Video Views By Month

MailChimp

The MailChimp API allows extraction of information about subscriber lists and campaigns. f_mc_lists_daily.py will load in today's fact data as well as updating the subscriber list dimension. The measures include:

  • Members
  • Unsubscribed
  • Cleaned
  • Total Members
  • Total Unsubscribed
  • Total Cleaned
  • Total Campaigns
  • Open Rate
  • Average Subscribe Rate

Below is an example query showing a snapshot of the subscriber list data as of 9th September 2016.

select 
	dt.date,
	ml.name,
	sum(mc.total_members) total_members,
	sum(mc.total_campaigns) total_compaigns,
	avg(mc.open_rate) open_rate
from
	f_mc_lists_daily mc
	inner join d_date dt on dt.date_id = mc.date_id
	inner join d_mc_lists ml on ml.list_id = mc.list_id
where date = '2016-09-09'
group by dt.date, ml.name
order by 1, 2;

Subscriber List Snapshot

Summary

Now we've got all these different facts, we can write BI style summary queries to compare all of the data, or provide regular reports.

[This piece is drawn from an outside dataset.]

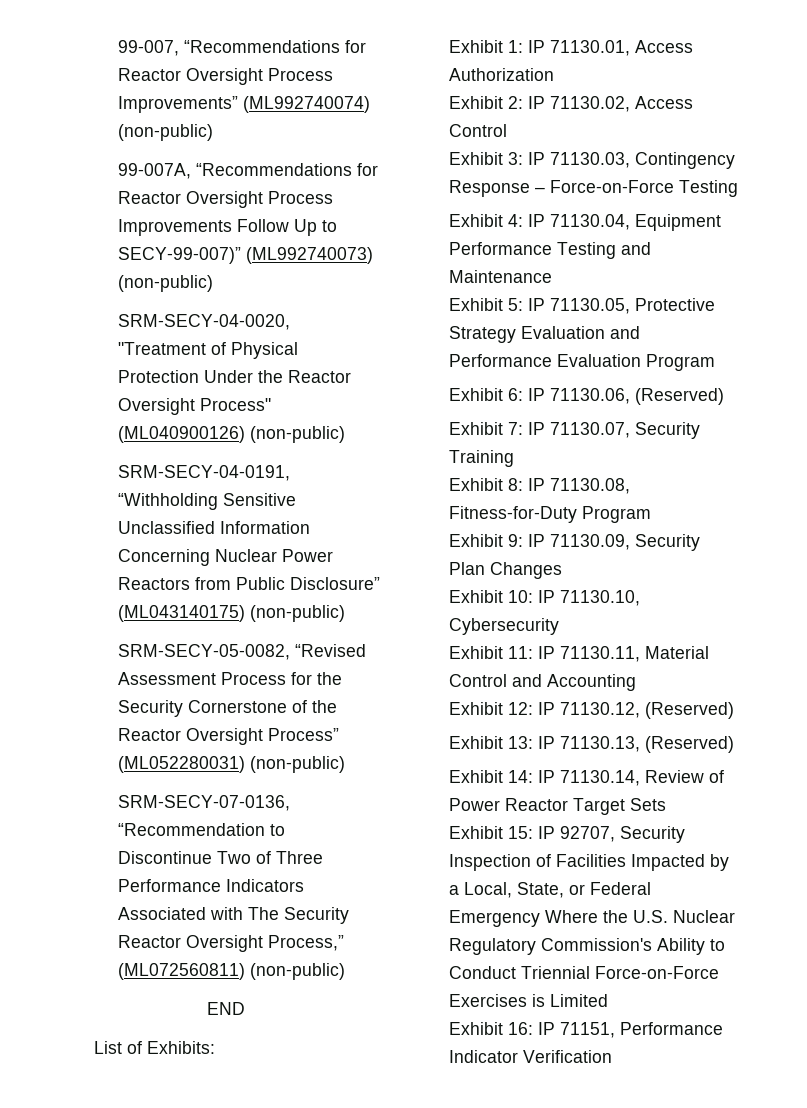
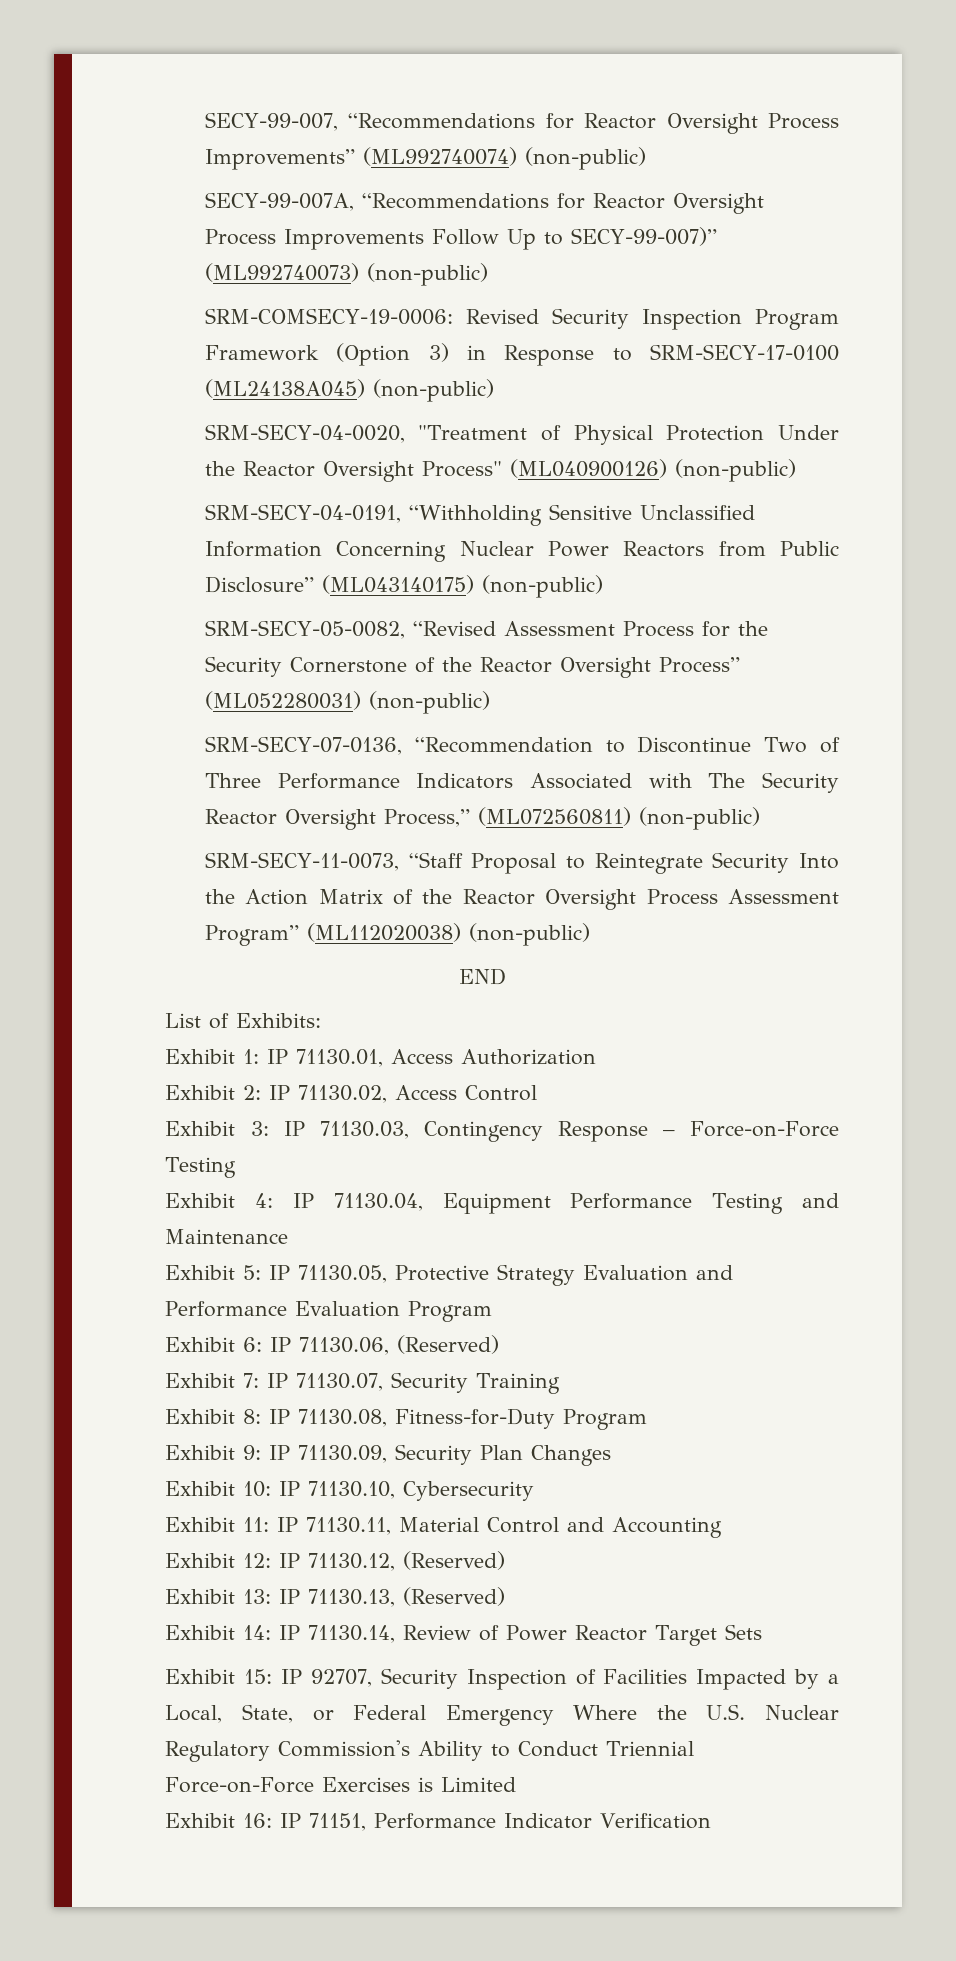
[118,40,180,56] 99-007, -> [204,112,338,131] SECY-99-007,
[118,163,192,179] 99-007A, -> [204,192,354,211] SECY-99-007A,
(214, 283) none -> [204,308,839,330] [204,343,839,366] [204,379,494,402] // SRM-COMSECY-19-0006: Revised Security Inspection Program Framework (Option 3) in Response to SRM-SECY-17-0100 (ML24138A045) (non-public)
(346, 971) none -> [204,852,839,874] [204,889,839,910] [204,923,590,946] // SRM-SECY-11-0073, “Staff Proposal to Reintegrate Security Into the Action Matrix of the Reactor Oversight Process Assessment Program” (ML112020038) (non-public)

This is a query across multiple fact tables conforming on the date dimension. It shows summary statistics for each fact per month.

with
ga as
(
	select dt.year_month, sum(ga.sessions) as sessions, avg(ga.avg_session_duration) as avg_session_duration
	from
		f_ga_daily ga
		inner join d_date dt on dt.date_id = ga.date_id
	where dt.year = 2016
	group by dt.year_month
	order by 1
),
fb as 
(
	select dt.year_month, last(total_likes) as total_likes, sum(fb.reach) as reach
	from
		f_facebook_daily fb
		inner join d_date dt on dt.date_id = fb.date_id
	where dt.year = 2016
	group by dt.year_month
	order by 1
),
tw as 
(
	select dt.year_month, last(total_followers) as total_followers
	from f_twitter_daily tw
	inner join d_date dt on dt.date_id = tw.date_id
	where dt.year = 2016
	group by dt.year_month
	order by 1
),
yt as
(
	select dt.year_month, sum(views) as views, last(total_views) as total_views
	from
		f_youtube_daily yt
		inner join d_date dt on dt.date_id = yt.date_id
	where dt.year = 2016
	group by dt.year_month
	order by 1
)	
select 
ga.year_month, ga.sessions as web_views, ga.avg_session_duration as avg_web_view_dur, fb.reach as fb_reach,
fb.total_likes as fb_likes, tw.total_followers as twitter_followers, yt.total_views as total_yt_views, yt.views as yt_views
from
ga
	inner join fb on ga.year_month = fb.year_month
	inner join tw on ga.year_month = tw.year_month
	inner join yt on ga.year_month = yt.year_month;

Summary

So there we have it, a open-sourced ETL package for a handful of social media sites that will track history. The final tables can be used as a source for any reporting tools you want, and the data can all be tied together by date. This is particularly useful for showing summary trends over time. However, I don't store even a fraction of the amount of data that we can get in real time from the APIs. The next blog entry will show how to use open source technologies to visualise this data as well as the real time information.